◆ What you need to do ◆
What's needed is the listing below, repeated word for word with no pictures.

----

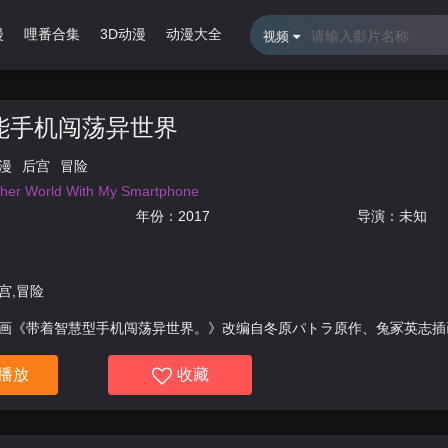
漫
哩番合集
3D动漫
动漫大全
R级电影
影视大全
热播剧
视频
能手机闯荡异世界
漫
后宫
冒险
ther World With My Smartphone
年份：
2017
导演：未知
宫,冒险
画《带着智慧型手机闯荡异世界。》改编自冬原パトラ原作、兔冢英志插
TION REED负责制作，全12话。由于神的失误而死去的主人公，让自己的
播放
收藏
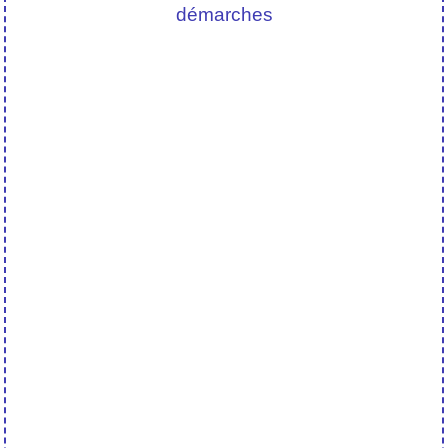
démarches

----

◆ Output of the exercise ◆
漫
哩番合集
3D动漫
动漫大全
R级电影
影视大全
热播剧
视频
能手机闯荡异世界
漫
后宫
冒险
ther World With My Smartphone
年份：
2017
导演：未知
宫,冒险
画《带着智慧型手机闯荡异世界。》改编自冬原パトラ原作、兔冢英志插
TION REED负责制作，全12话。由于神的失误而死去的主人公，让自己的
播放
收藏
démarches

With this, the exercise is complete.